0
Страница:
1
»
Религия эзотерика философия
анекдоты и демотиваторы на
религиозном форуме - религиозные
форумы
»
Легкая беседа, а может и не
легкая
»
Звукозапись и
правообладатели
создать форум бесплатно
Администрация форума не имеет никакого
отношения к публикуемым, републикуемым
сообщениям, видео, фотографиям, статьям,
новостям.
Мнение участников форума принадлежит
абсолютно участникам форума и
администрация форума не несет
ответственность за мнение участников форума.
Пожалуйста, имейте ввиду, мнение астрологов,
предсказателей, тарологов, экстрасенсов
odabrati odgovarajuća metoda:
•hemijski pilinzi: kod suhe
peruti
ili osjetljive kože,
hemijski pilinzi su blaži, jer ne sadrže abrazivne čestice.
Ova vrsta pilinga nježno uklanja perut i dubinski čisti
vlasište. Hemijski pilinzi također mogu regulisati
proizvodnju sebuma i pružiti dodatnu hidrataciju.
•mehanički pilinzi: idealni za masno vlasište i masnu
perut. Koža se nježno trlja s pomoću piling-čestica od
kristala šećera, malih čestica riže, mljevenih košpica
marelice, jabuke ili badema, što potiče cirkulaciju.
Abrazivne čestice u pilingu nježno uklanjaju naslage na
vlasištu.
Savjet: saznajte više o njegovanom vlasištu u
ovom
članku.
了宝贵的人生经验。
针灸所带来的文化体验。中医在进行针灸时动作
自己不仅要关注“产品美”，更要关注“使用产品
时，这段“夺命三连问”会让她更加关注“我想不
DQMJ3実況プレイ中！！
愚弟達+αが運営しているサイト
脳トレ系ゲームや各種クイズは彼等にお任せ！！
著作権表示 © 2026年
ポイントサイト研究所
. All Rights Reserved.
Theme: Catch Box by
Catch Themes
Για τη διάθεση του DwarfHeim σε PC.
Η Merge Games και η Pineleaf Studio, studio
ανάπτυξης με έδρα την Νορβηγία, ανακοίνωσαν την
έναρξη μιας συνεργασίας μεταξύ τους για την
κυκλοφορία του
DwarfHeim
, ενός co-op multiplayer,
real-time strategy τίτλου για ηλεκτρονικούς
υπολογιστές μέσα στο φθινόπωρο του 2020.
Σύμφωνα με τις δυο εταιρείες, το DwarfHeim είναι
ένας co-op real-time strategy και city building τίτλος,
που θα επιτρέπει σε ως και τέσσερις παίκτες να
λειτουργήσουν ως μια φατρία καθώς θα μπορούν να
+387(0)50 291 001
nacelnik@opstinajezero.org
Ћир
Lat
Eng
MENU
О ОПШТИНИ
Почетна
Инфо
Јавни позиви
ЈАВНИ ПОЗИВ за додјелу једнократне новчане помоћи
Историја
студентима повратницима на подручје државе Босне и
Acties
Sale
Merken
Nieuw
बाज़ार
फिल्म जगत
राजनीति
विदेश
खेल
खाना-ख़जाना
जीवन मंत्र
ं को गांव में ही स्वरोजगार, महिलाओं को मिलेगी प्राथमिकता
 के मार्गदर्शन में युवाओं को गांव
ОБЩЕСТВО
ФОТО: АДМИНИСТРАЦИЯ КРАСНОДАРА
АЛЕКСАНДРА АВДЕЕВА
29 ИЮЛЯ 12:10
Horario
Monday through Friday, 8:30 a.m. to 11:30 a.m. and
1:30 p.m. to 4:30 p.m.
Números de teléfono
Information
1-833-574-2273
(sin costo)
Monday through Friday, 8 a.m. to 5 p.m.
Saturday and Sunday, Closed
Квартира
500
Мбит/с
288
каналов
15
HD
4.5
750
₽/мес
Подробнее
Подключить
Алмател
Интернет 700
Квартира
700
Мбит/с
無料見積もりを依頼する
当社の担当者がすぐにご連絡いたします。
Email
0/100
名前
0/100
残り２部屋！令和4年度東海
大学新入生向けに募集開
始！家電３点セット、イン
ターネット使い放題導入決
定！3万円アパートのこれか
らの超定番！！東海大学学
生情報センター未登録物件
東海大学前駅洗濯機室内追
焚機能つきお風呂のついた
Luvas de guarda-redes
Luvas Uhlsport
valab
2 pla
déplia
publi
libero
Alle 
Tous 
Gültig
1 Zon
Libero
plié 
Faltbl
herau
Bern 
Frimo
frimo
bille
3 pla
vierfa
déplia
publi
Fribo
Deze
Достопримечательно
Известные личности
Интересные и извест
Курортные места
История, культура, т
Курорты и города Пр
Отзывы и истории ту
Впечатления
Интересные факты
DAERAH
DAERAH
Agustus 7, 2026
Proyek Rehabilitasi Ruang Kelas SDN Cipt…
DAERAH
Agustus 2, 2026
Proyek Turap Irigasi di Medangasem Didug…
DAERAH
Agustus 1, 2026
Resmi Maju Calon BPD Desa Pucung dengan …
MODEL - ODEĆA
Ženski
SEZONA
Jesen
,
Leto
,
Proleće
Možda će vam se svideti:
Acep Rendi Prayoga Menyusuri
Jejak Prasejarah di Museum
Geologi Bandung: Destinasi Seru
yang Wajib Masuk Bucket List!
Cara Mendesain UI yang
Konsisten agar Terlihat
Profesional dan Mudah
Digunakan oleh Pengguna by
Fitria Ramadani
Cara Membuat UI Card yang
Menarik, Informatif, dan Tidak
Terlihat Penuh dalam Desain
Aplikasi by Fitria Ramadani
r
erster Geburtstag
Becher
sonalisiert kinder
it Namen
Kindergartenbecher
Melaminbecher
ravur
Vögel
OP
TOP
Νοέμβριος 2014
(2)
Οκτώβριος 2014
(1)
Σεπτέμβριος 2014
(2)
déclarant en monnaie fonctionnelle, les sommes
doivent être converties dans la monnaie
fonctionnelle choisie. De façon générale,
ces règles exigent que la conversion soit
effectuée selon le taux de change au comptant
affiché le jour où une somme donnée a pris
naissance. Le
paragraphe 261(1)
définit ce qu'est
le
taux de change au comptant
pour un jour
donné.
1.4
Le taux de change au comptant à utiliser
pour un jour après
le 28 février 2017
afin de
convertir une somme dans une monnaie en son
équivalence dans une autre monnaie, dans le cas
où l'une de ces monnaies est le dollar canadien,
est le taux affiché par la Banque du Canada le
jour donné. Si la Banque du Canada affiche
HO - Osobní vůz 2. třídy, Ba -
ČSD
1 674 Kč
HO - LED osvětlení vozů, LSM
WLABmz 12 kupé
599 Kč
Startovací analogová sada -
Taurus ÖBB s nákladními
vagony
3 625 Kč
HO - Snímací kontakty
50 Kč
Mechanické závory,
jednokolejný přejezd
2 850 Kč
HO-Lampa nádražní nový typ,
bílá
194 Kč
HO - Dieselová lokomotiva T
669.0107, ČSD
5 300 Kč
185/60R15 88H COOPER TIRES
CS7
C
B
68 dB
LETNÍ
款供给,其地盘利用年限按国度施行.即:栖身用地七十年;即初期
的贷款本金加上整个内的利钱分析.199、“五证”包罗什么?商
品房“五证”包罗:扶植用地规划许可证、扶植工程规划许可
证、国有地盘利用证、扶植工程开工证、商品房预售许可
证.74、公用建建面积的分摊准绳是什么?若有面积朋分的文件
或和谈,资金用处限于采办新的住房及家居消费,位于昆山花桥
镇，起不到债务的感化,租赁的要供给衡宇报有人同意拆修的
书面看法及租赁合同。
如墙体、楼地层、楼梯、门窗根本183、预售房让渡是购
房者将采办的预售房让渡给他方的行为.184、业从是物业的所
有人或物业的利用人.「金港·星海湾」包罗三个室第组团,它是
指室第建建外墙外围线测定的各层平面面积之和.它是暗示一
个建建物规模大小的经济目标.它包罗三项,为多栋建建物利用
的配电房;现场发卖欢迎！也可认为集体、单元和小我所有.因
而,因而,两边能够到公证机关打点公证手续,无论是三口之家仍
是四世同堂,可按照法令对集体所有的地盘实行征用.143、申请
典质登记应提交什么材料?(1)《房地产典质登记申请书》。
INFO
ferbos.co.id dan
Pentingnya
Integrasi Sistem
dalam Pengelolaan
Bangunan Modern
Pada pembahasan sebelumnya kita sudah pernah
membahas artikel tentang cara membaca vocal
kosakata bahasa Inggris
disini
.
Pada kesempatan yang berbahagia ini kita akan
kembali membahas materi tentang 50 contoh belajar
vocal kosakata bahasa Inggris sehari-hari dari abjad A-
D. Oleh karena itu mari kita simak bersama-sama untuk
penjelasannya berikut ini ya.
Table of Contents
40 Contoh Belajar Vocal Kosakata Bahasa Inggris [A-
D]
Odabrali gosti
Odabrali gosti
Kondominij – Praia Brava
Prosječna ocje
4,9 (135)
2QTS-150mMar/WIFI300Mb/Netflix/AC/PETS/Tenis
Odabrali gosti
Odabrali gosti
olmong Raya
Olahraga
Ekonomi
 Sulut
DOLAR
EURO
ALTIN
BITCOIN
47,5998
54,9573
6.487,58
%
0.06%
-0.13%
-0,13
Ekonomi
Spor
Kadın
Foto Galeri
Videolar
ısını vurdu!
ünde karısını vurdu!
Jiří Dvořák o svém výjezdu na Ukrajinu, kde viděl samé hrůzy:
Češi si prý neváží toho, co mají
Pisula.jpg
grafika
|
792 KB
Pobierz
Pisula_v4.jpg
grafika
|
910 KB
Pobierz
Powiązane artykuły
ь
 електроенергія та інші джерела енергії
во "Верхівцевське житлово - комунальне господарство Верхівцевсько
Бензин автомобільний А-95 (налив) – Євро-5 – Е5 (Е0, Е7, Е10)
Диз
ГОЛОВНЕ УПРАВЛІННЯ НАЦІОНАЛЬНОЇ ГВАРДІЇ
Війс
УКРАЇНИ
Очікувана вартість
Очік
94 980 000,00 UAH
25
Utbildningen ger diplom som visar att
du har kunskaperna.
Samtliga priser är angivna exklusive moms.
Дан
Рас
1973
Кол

DESCRIPTION OF THE TASK >>
Return each line from the data where the string "through" can be found.

RESPONSE AREA >>
Monday through Friday, 8:30 a.m. to 11:30 a.m. and
Monday through Friday, 8 a.m. to 5 p.m.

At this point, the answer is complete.